One of the less controversial promises that the Trudeau Liberals made in the last election was to reinstate the Court Challenges Program, a body that granted money to litigants posing equality and language rights challenges against the federal and provincial governments. The Harper government scrapped it as one of its first acts, perhaps threatened by the program’s history of funding successful, progressive challenges.
But what is surprising, if recent recommendations from Parliament’s standing committee on justice and human rights are carried out, is that the revived Court Challenges Program may surpass the original in its potential to dramatically change the human rights landscape in Canada.
It appears that the committee has accepted every major recommendation brought to it since discussion around the program’s revival started up in the winter.
While the previous program was a creature of the federal government and could be dismantled by whim of the executive, the committee is recommending that the program be enshrined in law, requiring a parliamentary vote to shut it down in the future. This should help protect the program through a hostile minority government, at least.
And whereas the previous program’s equality section only allowed challenges under the Charter’s equality rights and multiculturalism sections, the new program has expanded its scope to include challenges related to Section 7 of the Charter, dealing with security of the person.
This is important, because for the last several years, most successful Charter challenges brought against the government have been based on security of the person; both the sex work and the euthanasia challenges being the most notable examples.
Going forward, LGBT people can imagine many other challenges brought against the government related to security of the person. Trans people could argue that misgendering in federal institutions such as penitentiaries or the failure of governments to provide correctly gendered documents impacts their personal security. Queer families could argue that the failure of governments to recognize multi-parent family structures endangers parent and child security. HIV and queer health activists could launch Section 7 challenges around HIV/AIDS criminalization, or even around government funding for treatment and prevention strategies.

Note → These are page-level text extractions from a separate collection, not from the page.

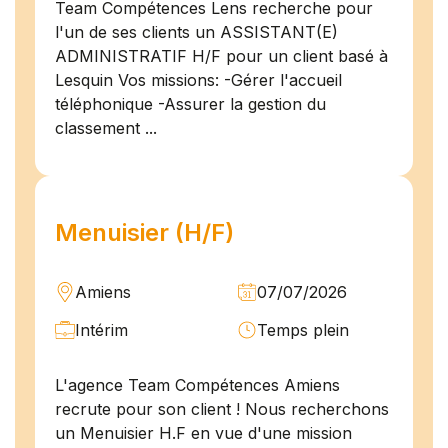
Team Compétences Lens recherche pour
l'un de ses clients un ASSISTANT(E)
ADMINISTRATIF H/F pour un client basé à
Lesquin Vos missions: -Gérer l'accueil
téléphonique -Assurer la gestion du
classement ...
Menuisier (H/F)
Amiens
07/07/2026
Intérim
Temps plein
L'agence Team Compétences Amiens
recrute pour son client ! Nous recherchons
un Menuisier H.F en vue d'une mission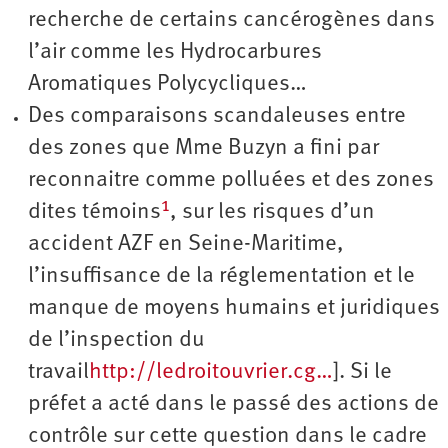
recherche de certains cancérogènes dans
l’air comme les Hydrocarbures
Aromatiques Polycycliques…
Des comparaisons scandaleuses entre
des zones que Mme Buzyn a fini par
reconnaitre comme polluées et des zones
1
dites témoins
, sur les risques d’un
accident AZF en Seine-Maritime,
l’insuffisance de la réglementation et le
manque de moyens humains et juridiques
de l’inspection du
travail
http://ledroitouvrier.cg…
]. Si le
préfet a acté dans le passé des actions de
contrôle sur cette question dans le cadre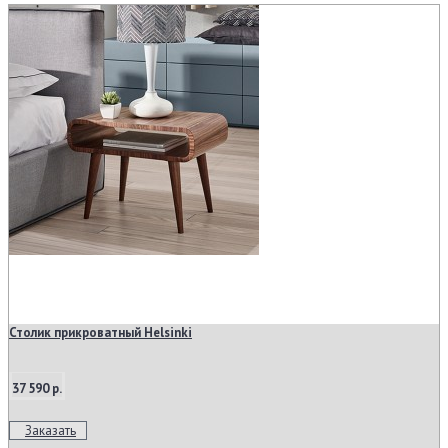
Столик прикроватный Helsinki
37 590 р.
Заказать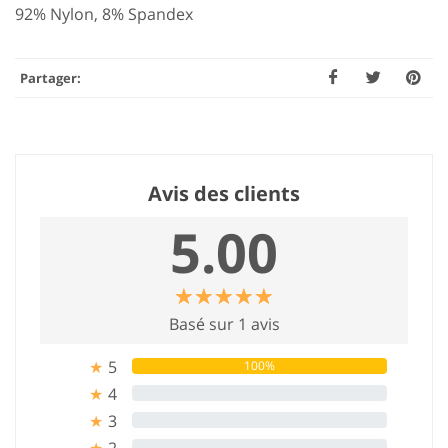
92% Nylon, 8% Spandex
Partager:
Avis des clients
5.00
☆
★
☆
★
☆
★
☆
★
☆
★
Basé sur 1 avis
5
100%
★
4
0%
★
3
0%
★
2
0%
★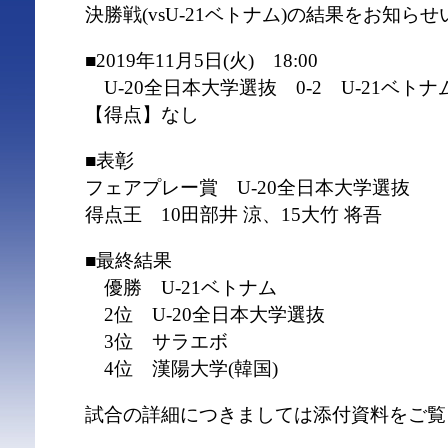
決勝戦(vsU-21ベトナム)の結果をお知ら
■2019年11月5日(火) 18:00
U-20全日本大学選抜 0-2 U-21ベトナ
【得点】なし
■表彰
フェアプレー賞 U-20全日本大学選抜
得点王 10田部井 涼、15大竹 将吾
■最終結果
優勝 U-21ベトナム
2位 U-20全日本大学選抜
3位 サラエボ
4位 漢陽大学(韓国)
試合の詳細につきましては添付資料をご覧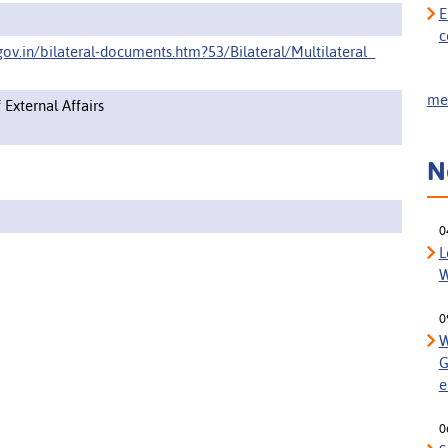
E
c
ov.in/bilateral-documents.htm?53/Bilateral/Multilateral_
meh
f External Affairs
N
0
L
W
0
W
G
e
0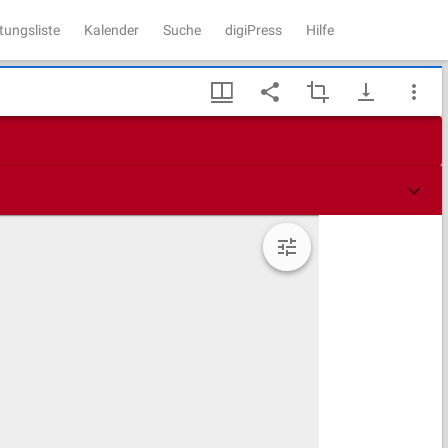
tungsliste
Kalender
Suche
digiPress
Hilfe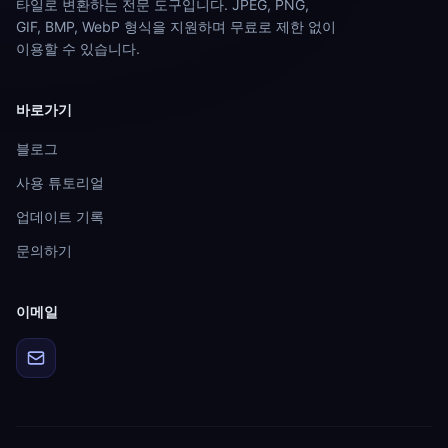
타일로 변환하는 전문 도구입니다. JPEG, PNG,
GIF, BMP, WebP 형식을 지원하며 무료로 제한 없이
이용할 수 있습니다.
바로가기
블로그
사용 튜토리얼
업데이트 기록
문의하기
이메일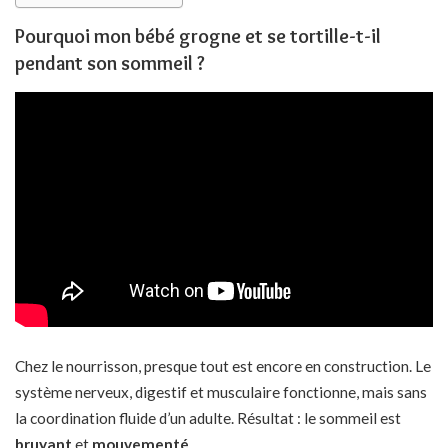
Pourquoi mon bébé grogne et se tortille-t-il
pendant son sommeil ?
Chez le nourrisson, presque tout est encore en construction. Le
système nerveux, digestif et musculaire fonctionne, mais sans
la coordination fluide d’un adulte. Résultat : le sommeil est
bruyant
et
mouvementé
.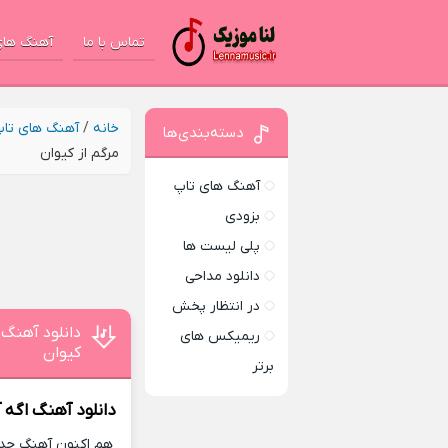
تماس با ما
آهنگ های
خانه
/
آهنگ های تا
دسته‌بندی‌ها
مرگم از کیوان
آهنگ های تاپ
بزودی
پلی لیست ها
دانلود مداحی
در انتظار پخش
دانلود آهنگ 
ریمیکس های
کیوان
برتر
دانلود آهنگ
اگه 
هم اکنون آهنگ جدید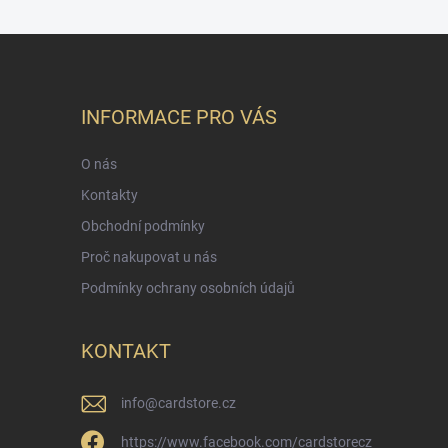
INFORMACE PRO VÁS
O nás
Kontakty
Obchodní podmínky
Proč nakupovat u nás
Podmínky ochrany osobních údajů
KONTAKT
info
@
cardstore.cz
https://www.facebook.com/cardstorecz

Sex workers will likely seek to access funds to challenge the Harper government’s “Protection of Communities and Exploited Persons Act,” which re-criminalized sex work after a self-funded Section 7 challenge struck down the sex work laws in 2013.
Within the wider community, personal security challenges could be key to stopping practices that expose racial minorities and indigenous communities to danger, such as police carding or the underfunding of resources for First Nations communities.
All of these challenges and more could benefit from access to funding to pursue the lengthy and expensive legal issues that they seek to resolve.
Of course, the preferred solution in each of these cases ought to be a political one, where the government of the day simply does the right thing. Unfortunately, history shows us that such hopes are often foolhardy. Even this supposedly progressive new federal government has made remarkably little progress on legislative reform nearly a year into its mandate.
The Court Challenges Program provides an effective fail-safe measure when the government refuses to stand up for its citizens.